In the Caribbean there are many territories that have achieved total sovereignty and a few that have stayed connected to the “mother country”. The Dutch Caribbean islands have settled after referendums with a hybrid model which is relatively unique. Most of the countries in the Caribbean that achieved total sovereignty immediately proceeded to relinquish some of the gained sovereignty. The United Kingdom gave up some sovereignty to join the EU but has now reclaimed it with their Brexit; almost all economists have denied real benefits to citizens having been gained.
Does the recent history show a big win for greater sovereignty when you measure the success or otherwise based on quality of life, distribution of income and citizen satisfaction? Or is the opposite true?
Without doing the massive study to measure this accurately I suspect that the answer would be that there is no clear winner for the competition of governance models. The result of such a study would be likely to show that each model comes with advantages and disadvantages very much dependent on specific country conditions, scale and threat and opportunities. I suspect that the positives and negatives of the Dutch Caribbean islands contain distinctly different elements to the sovereignty drives in countries like South Sudan or the United Kingdom.
If such a study included much larger countries than small Caribbean jurisdictions it would conclude that scale (size) played a major role in the development of newly sovereign territories.

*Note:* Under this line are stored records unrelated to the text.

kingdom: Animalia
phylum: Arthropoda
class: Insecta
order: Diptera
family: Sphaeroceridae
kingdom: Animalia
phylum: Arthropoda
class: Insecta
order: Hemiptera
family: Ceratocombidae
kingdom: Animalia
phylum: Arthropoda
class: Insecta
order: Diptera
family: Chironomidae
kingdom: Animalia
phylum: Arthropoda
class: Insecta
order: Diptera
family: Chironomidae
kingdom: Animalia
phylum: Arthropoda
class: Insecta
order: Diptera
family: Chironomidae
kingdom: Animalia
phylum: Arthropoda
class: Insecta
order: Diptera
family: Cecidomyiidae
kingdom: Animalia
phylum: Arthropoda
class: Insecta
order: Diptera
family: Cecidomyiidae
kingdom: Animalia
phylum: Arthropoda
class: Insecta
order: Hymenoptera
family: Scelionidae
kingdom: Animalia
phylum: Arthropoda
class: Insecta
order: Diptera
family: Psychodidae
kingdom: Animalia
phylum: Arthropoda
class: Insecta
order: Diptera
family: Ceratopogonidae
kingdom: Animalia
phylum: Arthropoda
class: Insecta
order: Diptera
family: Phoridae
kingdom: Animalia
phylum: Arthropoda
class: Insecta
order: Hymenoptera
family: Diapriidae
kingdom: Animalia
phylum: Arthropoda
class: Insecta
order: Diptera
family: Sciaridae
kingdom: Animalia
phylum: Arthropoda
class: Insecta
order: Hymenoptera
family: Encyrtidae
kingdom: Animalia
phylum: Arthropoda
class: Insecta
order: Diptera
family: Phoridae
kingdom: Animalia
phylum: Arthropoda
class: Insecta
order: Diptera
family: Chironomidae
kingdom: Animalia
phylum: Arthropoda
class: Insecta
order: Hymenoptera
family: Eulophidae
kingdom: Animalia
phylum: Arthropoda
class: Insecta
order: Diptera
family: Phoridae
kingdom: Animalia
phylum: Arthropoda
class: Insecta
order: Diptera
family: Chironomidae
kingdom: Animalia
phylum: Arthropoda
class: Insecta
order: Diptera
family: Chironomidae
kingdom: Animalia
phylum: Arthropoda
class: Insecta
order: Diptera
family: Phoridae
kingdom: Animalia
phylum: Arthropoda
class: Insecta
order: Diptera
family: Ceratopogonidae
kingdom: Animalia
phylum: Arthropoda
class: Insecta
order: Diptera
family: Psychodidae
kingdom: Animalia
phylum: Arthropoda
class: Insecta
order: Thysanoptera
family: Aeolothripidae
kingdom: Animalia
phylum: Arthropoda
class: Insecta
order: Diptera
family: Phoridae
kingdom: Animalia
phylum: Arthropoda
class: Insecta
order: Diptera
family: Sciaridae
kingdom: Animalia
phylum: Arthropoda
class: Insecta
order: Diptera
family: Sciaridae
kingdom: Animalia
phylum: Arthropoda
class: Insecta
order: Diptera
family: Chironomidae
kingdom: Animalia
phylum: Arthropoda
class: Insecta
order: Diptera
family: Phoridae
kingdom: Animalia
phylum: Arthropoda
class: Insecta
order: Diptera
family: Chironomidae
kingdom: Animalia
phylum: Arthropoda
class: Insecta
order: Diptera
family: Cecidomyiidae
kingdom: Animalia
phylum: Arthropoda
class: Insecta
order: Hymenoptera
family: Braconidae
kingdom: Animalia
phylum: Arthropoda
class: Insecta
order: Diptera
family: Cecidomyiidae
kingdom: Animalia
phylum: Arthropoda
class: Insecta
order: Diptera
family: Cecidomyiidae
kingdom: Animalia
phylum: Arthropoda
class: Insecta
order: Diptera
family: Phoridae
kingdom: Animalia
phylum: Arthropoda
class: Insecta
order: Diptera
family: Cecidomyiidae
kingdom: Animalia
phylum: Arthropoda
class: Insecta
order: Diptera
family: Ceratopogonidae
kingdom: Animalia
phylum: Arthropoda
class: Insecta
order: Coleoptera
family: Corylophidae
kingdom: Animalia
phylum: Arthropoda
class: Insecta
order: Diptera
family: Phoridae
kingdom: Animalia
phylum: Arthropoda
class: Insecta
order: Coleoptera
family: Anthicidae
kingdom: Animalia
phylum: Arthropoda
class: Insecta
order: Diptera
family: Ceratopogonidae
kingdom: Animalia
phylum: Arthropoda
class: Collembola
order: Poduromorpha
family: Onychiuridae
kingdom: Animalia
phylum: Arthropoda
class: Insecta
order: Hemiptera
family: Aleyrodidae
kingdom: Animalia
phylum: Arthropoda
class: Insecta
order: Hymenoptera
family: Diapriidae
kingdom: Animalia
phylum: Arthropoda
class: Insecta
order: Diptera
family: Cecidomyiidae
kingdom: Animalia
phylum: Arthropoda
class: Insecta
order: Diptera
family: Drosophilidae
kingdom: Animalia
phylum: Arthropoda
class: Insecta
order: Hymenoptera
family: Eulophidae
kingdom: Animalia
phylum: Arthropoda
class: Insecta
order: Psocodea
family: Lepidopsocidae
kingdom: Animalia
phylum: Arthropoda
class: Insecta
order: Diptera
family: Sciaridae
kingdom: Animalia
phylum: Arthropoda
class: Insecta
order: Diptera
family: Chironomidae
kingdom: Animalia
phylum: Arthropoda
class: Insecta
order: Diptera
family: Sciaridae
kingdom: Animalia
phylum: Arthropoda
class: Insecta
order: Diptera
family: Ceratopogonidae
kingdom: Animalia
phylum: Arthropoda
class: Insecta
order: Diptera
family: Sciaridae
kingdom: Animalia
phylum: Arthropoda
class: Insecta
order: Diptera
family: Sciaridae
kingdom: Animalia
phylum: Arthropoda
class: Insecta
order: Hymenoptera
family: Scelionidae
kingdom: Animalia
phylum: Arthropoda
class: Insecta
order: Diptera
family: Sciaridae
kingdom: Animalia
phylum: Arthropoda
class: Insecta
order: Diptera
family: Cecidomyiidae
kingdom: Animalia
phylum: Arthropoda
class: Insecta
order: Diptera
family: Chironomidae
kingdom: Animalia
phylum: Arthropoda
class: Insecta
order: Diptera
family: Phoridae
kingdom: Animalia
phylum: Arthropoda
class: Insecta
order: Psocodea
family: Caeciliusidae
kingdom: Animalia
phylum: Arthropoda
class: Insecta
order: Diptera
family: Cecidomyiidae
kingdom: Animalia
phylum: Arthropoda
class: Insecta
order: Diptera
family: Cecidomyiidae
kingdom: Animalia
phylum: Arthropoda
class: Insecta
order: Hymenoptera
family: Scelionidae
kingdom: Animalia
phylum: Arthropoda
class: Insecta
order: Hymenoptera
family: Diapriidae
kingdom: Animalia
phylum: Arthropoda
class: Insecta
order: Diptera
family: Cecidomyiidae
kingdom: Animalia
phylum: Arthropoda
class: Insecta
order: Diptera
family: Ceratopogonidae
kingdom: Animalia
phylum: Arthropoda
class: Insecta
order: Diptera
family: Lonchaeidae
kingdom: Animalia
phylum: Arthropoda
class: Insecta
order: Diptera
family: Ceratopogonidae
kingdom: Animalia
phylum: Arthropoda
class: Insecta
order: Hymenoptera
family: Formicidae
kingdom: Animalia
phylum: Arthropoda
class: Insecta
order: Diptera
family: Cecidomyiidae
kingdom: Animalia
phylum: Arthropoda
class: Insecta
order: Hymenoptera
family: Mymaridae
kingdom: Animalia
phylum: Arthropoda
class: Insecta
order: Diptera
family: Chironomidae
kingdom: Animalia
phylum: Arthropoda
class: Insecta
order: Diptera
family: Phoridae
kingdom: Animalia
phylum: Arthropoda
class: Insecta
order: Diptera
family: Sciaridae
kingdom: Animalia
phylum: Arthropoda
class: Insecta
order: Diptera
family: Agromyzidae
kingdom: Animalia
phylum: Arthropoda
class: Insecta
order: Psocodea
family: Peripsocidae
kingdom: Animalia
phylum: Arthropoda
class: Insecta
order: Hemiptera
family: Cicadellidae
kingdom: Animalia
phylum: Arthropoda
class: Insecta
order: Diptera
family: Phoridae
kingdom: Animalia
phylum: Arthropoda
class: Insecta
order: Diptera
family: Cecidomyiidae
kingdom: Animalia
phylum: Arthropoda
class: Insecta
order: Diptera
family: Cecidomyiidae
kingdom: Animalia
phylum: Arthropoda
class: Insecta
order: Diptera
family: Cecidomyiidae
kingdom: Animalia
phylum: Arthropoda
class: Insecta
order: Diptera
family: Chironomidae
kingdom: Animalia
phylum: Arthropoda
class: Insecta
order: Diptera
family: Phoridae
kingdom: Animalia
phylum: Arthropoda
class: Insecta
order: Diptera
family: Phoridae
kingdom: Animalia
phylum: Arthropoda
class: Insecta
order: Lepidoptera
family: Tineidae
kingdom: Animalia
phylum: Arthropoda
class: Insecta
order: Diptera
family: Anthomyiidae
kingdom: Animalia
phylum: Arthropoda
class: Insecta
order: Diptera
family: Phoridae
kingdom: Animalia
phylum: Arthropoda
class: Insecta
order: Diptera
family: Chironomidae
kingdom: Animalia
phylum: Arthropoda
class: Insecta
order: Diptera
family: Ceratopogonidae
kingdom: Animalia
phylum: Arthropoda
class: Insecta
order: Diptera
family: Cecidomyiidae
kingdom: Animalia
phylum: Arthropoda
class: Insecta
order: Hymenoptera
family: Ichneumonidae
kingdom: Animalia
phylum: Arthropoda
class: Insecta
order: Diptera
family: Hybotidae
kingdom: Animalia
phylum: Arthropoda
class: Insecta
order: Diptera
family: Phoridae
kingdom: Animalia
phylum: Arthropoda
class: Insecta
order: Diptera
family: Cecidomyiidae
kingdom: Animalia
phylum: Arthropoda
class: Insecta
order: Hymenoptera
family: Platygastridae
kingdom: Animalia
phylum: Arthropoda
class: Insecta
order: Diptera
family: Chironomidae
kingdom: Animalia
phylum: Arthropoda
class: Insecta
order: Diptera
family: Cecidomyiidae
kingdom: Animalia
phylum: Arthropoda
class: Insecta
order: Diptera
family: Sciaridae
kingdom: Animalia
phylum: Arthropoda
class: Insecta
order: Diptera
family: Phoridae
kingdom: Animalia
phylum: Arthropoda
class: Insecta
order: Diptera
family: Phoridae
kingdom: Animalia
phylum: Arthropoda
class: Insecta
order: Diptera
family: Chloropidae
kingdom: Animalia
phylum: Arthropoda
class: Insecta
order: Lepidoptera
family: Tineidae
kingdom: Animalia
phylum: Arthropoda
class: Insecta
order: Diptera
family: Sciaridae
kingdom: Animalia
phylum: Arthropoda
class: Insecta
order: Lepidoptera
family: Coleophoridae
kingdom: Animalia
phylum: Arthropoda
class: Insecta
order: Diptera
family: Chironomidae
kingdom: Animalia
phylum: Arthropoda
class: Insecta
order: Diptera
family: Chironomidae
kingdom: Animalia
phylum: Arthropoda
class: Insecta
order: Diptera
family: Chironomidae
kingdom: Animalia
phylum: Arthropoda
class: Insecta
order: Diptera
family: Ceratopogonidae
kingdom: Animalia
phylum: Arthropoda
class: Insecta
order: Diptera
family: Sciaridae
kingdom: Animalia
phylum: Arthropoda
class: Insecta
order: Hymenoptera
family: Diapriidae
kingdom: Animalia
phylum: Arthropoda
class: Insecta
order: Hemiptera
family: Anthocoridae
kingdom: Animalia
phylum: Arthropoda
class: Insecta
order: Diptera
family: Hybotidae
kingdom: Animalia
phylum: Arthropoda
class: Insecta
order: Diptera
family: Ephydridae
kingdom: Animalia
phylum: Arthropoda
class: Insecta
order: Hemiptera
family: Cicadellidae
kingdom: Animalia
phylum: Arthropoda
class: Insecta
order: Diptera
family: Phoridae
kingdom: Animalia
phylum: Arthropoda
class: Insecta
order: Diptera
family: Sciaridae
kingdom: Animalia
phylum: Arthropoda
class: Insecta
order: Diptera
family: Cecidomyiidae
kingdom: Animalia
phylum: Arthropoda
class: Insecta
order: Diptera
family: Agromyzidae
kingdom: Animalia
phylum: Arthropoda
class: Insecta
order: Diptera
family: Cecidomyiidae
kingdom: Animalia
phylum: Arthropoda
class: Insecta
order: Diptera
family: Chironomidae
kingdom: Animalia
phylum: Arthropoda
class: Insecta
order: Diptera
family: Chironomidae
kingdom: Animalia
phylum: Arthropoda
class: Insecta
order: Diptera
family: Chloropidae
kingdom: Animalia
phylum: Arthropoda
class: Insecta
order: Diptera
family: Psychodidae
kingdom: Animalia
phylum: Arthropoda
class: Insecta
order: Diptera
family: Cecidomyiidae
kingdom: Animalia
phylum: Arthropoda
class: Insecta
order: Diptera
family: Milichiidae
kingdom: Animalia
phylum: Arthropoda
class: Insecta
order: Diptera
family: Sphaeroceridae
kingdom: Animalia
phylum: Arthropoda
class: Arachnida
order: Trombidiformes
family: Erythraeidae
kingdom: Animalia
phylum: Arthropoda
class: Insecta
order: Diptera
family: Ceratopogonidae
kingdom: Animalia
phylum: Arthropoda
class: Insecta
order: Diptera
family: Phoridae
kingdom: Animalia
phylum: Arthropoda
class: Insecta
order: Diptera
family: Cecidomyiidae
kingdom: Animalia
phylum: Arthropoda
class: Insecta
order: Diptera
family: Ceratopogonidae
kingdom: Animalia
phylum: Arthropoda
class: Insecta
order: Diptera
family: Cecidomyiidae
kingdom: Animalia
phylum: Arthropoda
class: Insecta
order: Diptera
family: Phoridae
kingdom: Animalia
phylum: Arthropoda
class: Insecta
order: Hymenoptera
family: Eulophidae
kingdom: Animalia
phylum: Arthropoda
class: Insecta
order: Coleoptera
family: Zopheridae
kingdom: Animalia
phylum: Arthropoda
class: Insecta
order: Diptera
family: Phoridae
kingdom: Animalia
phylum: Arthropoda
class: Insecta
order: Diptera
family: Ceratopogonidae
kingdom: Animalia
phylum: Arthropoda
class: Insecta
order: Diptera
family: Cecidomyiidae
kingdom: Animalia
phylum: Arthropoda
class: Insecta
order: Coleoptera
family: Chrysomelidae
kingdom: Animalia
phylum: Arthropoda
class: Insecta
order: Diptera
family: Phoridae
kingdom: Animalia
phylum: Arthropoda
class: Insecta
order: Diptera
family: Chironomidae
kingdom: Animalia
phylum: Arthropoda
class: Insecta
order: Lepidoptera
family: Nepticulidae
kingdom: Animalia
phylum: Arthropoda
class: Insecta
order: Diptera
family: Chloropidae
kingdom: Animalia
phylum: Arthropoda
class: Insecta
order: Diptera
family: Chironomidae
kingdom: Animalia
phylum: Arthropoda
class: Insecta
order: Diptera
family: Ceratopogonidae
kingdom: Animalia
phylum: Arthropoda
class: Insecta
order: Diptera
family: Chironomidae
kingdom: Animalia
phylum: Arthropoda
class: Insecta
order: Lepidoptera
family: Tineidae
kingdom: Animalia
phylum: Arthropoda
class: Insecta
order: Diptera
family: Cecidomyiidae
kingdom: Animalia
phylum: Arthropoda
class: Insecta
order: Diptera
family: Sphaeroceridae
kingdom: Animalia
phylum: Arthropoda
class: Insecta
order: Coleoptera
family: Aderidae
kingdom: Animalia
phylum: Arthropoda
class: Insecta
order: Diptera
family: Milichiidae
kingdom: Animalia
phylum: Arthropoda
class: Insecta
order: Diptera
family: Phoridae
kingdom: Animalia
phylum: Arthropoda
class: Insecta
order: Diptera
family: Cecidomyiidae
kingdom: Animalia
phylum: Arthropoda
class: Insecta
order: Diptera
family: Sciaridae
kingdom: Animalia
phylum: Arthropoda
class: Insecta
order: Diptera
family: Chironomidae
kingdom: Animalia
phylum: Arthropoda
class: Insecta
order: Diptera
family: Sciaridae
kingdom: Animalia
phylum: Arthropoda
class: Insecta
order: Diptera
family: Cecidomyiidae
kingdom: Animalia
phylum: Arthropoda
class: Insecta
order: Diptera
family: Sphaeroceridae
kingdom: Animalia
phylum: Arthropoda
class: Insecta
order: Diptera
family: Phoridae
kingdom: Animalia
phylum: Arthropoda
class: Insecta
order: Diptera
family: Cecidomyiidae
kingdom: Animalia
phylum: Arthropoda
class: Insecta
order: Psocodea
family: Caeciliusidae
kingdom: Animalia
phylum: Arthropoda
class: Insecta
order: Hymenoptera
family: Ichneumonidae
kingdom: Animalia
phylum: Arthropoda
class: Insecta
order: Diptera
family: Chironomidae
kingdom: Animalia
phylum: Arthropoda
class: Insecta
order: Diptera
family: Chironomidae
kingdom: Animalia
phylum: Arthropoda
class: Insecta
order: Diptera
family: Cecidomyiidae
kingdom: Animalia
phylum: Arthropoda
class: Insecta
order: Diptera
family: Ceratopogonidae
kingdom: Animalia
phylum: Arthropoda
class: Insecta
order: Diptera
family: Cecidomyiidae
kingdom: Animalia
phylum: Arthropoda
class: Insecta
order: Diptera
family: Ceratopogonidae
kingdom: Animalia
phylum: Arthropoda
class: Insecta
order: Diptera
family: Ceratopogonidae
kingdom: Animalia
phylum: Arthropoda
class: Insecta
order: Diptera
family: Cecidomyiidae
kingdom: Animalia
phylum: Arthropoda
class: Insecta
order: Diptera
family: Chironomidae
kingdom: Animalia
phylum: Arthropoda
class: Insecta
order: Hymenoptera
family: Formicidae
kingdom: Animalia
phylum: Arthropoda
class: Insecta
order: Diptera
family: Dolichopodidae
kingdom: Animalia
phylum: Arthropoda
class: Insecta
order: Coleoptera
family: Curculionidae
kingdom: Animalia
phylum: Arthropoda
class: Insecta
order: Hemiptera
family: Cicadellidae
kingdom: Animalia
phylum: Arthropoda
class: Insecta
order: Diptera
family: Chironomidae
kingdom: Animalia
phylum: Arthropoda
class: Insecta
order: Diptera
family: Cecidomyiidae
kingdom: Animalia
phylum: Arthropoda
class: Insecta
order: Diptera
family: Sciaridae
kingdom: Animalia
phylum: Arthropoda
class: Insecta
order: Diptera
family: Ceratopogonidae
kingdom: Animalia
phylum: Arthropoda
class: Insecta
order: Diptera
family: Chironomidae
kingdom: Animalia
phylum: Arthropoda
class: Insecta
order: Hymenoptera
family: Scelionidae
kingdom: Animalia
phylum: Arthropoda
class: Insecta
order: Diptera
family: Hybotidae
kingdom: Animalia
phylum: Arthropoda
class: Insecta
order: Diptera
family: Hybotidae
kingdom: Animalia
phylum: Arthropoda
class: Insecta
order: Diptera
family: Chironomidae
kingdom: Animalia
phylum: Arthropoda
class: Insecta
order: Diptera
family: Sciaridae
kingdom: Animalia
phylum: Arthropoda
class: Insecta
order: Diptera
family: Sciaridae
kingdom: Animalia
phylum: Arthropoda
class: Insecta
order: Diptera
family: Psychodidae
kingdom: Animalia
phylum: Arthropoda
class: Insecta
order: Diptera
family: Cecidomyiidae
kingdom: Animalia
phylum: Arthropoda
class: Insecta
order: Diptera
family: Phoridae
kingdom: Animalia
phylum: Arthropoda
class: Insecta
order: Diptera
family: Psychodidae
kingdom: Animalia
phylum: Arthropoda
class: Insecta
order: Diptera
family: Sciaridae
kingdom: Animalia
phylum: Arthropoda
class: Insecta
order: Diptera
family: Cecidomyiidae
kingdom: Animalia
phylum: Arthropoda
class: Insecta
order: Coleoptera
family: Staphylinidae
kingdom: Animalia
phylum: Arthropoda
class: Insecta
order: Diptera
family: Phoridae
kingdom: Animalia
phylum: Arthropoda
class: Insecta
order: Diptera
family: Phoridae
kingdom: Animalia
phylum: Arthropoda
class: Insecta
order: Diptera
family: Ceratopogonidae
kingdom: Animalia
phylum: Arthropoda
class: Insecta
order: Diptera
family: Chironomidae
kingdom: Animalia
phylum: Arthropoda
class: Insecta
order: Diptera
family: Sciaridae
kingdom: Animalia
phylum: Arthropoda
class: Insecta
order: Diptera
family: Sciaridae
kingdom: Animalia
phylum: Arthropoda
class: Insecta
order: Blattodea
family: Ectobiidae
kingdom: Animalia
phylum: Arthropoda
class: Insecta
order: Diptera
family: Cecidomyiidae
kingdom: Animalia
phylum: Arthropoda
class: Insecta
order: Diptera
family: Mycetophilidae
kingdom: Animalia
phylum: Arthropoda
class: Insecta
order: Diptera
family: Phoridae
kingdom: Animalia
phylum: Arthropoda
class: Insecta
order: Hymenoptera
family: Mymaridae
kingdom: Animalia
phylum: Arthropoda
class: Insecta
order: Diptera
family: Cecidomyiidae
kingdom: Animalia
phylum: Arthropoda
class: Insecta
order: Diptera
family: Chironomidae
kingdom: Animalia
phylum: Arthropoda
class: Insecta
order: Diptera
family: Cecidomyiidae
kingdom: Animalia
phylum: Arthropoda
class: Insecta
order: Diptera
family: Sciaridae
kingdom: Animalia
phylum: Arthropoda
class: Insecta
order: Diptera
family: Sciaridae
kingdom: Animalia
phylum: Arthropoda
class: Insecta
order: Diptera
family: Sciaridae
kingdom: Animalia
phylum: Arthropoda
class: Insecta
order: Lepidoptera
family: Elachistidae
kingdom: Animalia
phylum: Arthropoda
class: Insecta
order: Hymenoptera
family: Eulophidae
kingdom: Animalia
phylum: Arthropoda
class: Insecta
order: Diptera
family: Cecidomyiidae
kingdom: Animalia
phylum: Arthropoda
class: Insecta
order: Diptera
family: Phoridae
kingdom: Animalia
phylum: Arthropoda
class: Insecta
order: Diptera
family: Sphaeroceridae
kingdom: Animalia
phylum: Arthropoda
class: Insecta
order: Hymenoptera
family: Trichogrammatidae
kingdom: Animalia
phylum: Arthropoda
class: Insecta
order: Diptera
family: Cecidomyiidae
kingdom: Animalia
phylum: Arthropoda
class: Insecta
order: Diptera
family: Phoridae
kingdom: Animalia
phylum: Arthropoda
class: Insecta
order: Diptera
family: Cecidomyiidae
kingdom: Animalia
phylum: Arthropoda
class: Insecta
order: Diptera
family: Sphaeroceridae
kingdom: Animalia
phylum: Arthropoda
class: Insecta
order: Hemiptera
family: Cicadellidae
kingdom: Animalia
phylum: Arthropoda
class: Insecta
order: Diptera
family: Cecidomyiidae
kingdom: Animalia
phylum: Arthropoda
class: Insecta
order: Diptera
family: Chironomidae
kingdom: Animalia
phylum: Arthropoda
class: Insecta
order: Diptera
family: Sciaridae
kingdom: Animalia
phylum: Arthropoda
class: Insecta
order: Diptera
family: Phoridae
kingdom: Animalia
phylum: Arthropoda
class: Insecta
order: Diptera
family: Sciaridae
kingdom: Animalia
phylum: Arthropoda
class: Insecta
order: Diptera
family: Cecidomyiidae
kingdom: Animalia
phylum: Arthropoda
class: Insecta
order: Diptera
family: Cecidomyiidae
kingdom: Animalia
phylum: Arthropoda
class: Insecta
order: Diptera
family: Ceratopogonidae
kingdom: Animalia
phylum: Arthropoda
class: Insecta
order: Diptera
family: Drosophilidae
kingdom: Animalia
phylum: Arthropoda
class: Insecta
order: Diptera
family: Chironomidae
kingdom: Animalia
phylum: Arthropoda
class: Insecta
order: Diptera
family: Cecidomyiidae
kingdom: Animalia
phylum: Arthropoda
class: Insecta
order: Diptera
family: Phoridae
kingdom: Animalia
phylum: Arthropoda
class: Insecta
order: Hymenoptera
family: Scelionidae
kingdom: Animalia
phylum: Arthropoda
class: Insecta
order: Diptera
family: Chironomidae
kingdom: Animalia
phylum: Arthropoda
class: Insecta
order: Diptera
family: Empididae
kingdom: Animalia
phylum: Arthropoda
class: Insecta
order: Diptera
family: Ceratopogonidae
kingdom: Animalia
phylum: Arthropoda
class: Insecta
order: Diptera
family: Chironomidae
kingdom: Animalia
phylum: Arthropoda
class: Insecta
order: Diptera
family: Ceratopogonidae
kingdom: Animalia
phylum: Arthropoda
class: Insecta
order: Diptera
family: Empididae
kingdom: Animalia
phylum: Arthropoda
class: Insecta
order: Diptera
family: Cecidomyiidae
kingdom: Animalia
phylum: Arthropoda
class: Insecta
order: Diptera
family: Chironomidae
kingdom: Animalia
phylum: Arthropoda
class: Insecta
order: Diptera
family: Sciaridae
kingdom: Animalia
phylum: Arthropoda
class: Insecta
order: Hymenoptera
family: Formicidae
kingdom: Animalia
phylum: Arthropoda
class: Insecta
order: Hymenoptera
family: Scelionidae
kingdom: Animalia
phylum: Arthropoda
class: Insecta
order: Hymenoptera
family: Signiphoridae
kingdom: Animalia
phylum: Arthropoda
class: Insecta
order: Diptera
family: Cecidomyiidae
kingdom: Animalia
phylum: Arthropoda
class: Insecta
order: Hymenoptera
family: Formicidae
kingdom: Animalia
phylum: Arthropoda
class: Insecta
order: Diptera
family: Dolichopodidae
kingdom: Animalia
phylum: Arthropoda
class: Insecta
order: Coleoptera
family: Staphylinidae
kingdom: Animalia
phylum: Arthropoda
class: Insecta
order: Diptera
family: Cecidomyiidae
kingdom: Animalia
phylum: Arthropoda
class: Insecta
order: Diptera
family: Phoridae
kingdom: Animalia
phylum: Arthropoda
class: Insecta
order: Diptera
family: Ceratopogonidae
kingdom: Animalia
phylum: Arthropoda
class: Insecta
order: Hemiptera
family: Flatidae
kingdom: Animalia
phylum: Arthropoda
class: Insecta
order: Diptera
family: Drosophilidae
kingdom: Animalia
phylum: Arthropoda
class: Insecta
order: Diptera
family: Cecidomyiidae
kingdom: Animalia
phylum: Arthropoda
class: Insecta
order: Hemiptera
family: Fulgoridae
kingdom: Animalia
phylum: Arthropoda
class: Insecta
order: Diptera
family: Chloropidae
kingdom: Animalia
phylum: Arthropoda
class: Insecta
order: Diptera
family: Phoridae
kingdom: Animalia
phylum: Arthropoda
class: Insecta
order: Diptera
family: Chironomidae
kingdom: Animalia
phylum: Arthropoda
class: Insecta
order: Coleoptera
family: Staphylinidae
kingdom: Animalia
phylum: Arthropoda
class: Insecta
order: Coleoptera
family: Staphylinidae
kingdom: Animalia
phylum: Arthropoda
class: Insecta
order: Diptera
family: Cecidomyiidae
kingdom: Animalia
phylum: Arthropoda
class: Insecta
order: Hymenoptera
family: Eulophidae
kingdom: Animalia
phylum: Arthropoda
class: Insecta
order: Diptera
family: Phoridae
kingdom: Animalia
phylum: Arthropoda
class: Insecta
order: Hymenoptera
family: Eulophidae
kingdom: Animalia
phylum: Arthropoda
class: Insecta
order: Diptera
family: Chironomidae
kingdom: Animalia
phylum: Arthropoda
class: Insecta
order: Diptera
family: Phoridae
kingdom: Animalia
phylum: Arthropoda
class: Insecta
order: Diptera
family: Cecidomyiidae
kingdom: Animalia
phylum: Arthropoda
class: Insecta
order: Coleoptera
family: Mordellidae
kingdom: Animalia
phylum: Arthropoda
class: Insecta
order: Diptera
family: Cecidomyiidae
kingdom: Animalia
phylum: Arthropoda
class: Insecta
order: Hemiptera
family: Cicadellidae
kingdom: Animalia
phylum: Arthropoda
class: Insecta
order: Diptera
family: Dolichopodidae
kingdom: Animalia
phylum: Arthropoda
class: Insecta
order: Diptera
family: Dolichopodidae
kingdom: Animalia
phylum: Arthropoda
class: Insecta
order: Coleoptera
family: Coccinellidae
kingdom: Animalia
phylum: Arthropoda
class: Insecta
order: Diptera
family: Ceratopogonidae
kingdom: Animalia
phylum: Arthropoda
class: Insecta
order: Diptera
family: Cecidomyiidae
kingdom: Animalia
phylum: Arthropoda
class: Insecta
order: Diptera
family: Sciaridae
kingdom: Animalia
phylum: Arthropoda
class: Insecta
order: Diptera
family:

There should not be a fear of the discussion of sovereignty because the advantages and disadvantages are mostly easy to measure when transparency is in place. What is not easy to measure is the liberating emotional component of sovereignty especially when this is strong in limited parts of the population. The discussion on sovereignty will always be impacted by romantic idealism that is likely to remain, no matter the quality of the discussion of the country’s real and measured interests. A fact-based approach is likely to be the most beneficial for all concerned.